Sunday, June 3, 2007

Who to believe?

I was looking for a nice relaxing nature documentary to watch... "Coral Reef Adventure" sounds so beautiful, no? Well, I put it on and first thing it starts out with is how the coral reefs are endangered... and this was going to be a little exploration in why they are dying in certain places...

I was a little unprepared, I have to admit, and though had it on, couldn't watch too carefully... I will have to get back to it again when I am more able to digest the information.

Turns out there are a lot of factors. Sea temperatures around coral rising as little as 2 degrees will cause the photosynthesizing algae to leave the coral, leaving the coral bereft of energy to grow... which does seem to be happening as a part of global warming. In addition there are problems of overharvesting the coral and its inhabitants... And a problem with silt from large scale logging operations both clogging the waters and clouding the sunlight... I never knew about the point of view of the coral reefs, but I certainly knew about the environmental problems that exist.
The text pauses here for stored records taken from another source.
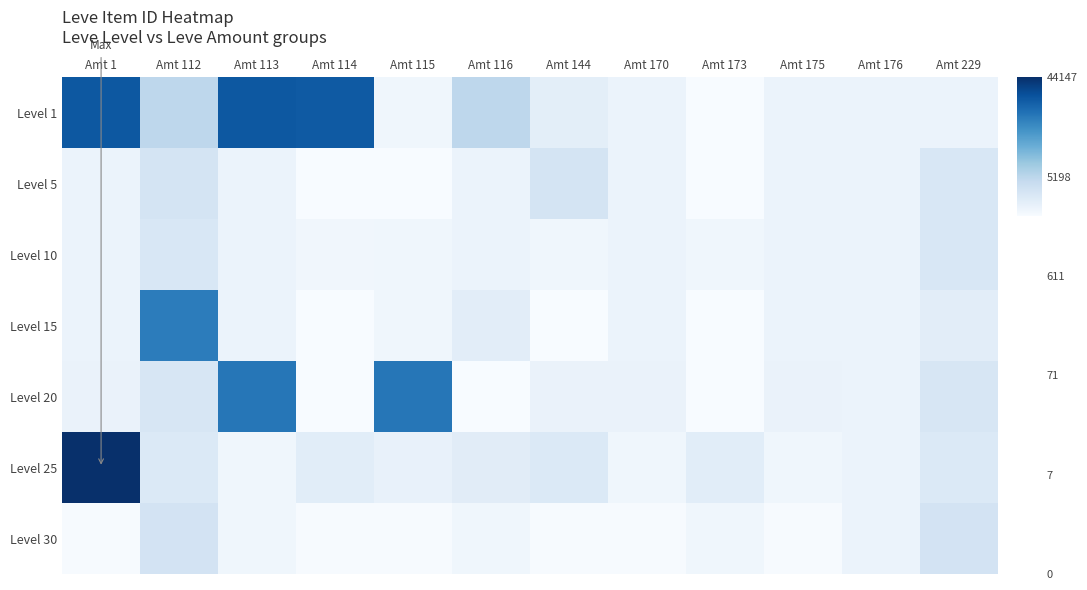

What is the total value across all series at Amt 115?

56.7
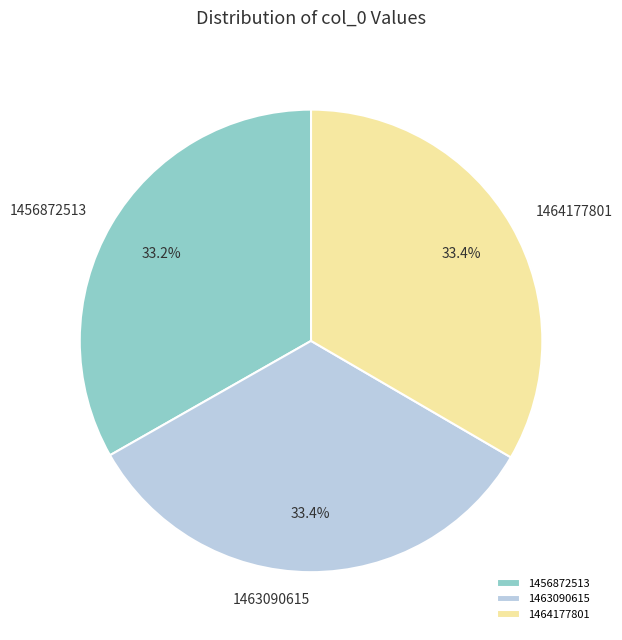

To the nearest percent, what is the difference between the 1463090615 and 1464177801 slice percentages?

0%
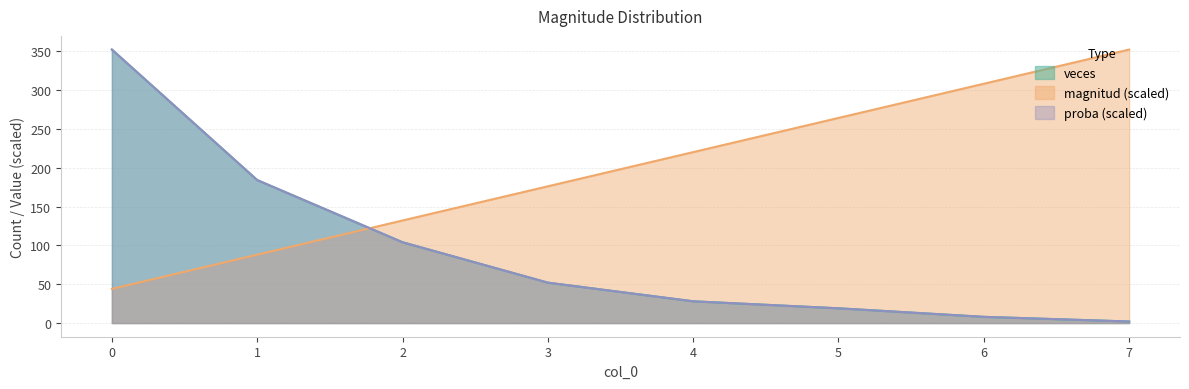

True or false: proba has a value of 2.0 at 7.

True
It still catches in my throat every time I discover the scale of the problems - which we have known about for decades and still haven't solved.

Contrast that with my dad's sunny opinions: and my dad is a scientist and worked for the UN Environment Program. He figures we will have another 50-60 years of oil, and within 20 years we will be using extensive alternative energies... Maybe he watches too much Chinese cable TV, with their cheery propaganda? Or could it really be that our crisis will be more of a transition?

Well, as was pointed out in "A Crude Awakening," "Stone Age man didn't leave the Stone Age because he ran out of stones. Mankind didn't leave off using horses because he ran out of hay." In other words in no other period of human society have we ever depended so heavily and dramatically on as finite and polluting energy source and building material as oil.

Whoever you believe about the time and scale of the changes to come, they shall be dramatic, and within our lifetimes - how could it be otherwise? So snap in your seatbelts and take the ride.

We shall all be in this together, all colors of human shall ride this wave together, whether we can all get along or not, whether we can all agree or not... and maybe that is the meaning of the whole adventure in the first place: that we realize our differences are much less than our similarities, that our conflicts are less important than our harmonies. "I'd like to teach the world to sing!"